Daniel ballte die Hände zu Fäusten.
»Ist das ein Ja?«
Elfriede biss sich auf die Lippe. Sie kämpfte mit sich.
»Ich habe vor einigen Jahren einen Mann kennengelernt, einen Apotheker. Er versorgt mich regelmäßig mit Schmerzmitteln.«
»Aber warum haben Sie uns das verschwiegen?«
Mit Tränen in den Augen sah Elfriede ihn wieder an.
»Weil ich versprochen habe, keiner Menschenseele davon zu erzählen. Sie hätten mich doch sicher gefragt, woher ich die Medikamente habe. Damit hätte ich Gustav in Teufels Küche gebracht. Das wollte ich nicht.«
»Und nehmen lieber in Kauf, bei der Operation zu sterben?« Daniel konnte es nicht fassen.
»Ich konnte doch nicht ahnen, dass das solche Auswirkungen hat«, beteuerte sie.
Über diese Naivität konnte Dr. Norden nur den Kopf schütteln.
»Was glauben Sie eigentlich? Dass der Anästhesist das Operationsgespräch zum Spaß führt? Weil ihm nichts Besseres einfällt?«
Zutiefst betroffen senkte Elfriede Lammers den Blick.

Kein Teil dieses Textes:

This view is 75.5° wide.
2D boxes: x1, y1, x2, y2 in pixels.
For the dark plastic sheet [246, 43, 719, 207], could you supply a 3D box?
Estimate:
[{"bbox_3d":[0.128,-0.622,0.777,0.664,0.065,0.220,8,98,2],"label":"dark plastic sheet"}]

Auf diese Frage hatte sie keine Antwort. Das sah auch Daniel schließlich ein.
»Lassen Sie uns über den weiteren Verlauf der Behandlung sprechen. Ich möchte die abgebrochene OP möglichst bald beenden. Vorausgesetzt natürlich, Sie geben unserem Anästhesisten Dr. Klaiber diesmal genau Auskunft über die Präparate, die Sie zu sich genommen haben.«
»Ich verspreche es!« Elfriede hob die Hand zum Schwur.

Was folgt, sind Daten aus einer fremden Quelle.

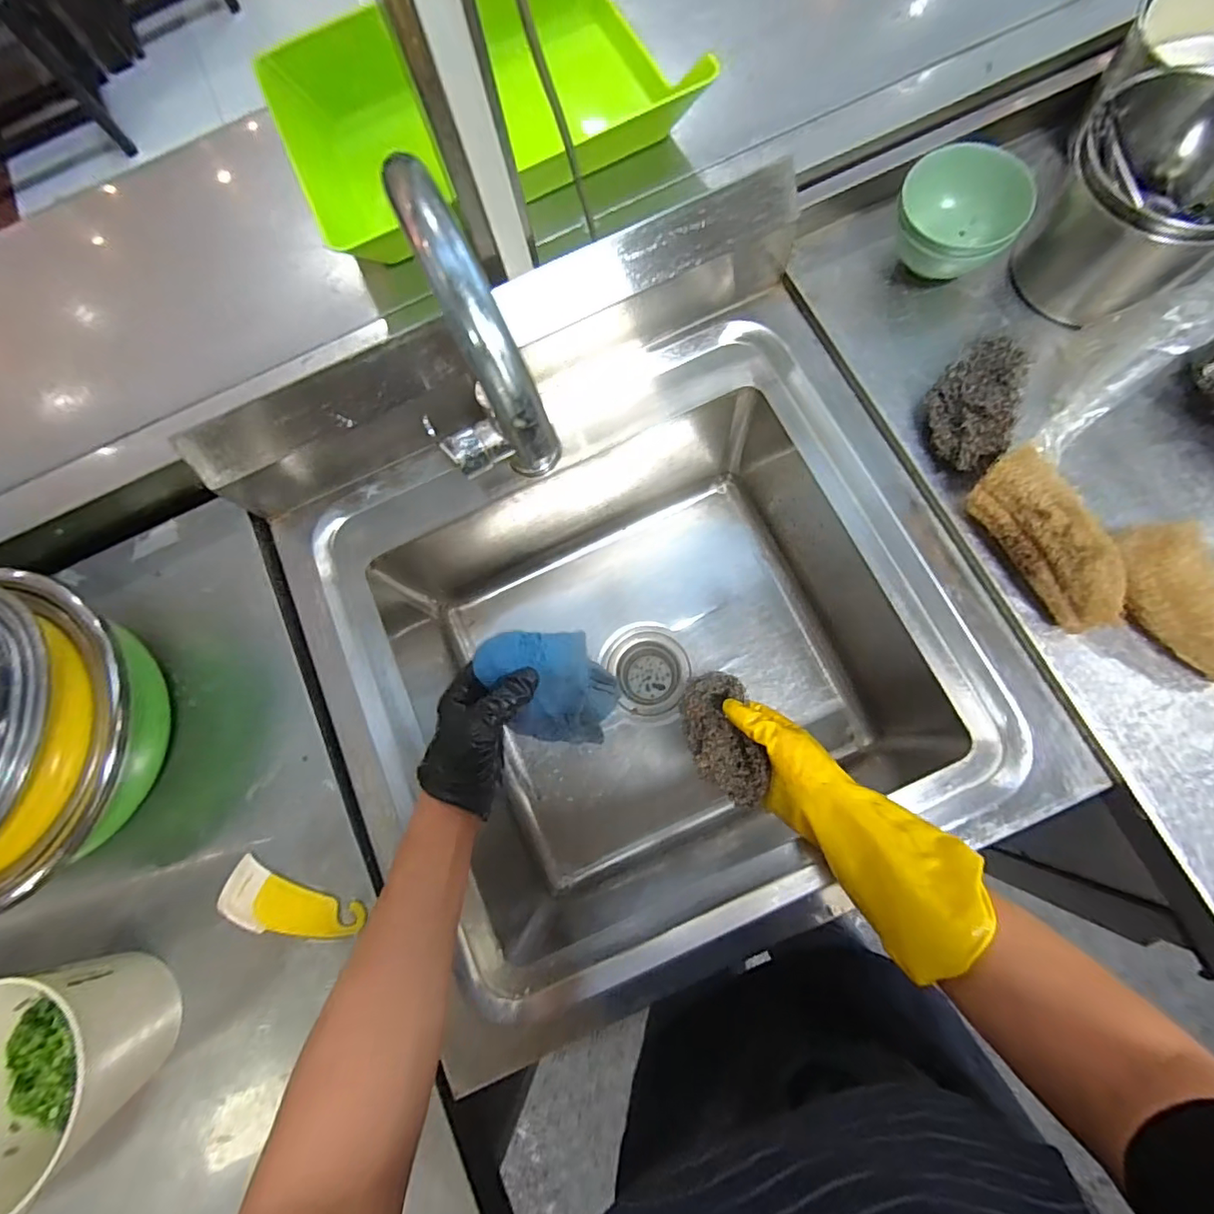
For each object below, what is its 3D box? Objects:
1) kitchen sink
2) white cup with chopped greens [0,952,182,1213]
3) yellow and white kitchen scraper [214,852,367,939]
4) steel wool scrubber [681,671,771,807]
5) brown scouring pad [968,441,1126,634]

Daniel Norden nickte. Wenigstens einen Teilsieg hatte er errungen. Auf dem Weg zur Tür blieb er noch einmal stehen.
»Was soll ich übrigens Ihrem Sohn sagen?«
»Die Wahrheit, was sonst?«, kam die Antwort wie aus der Pistole geschossen.
Nun musste Daniel doch noch lächeln.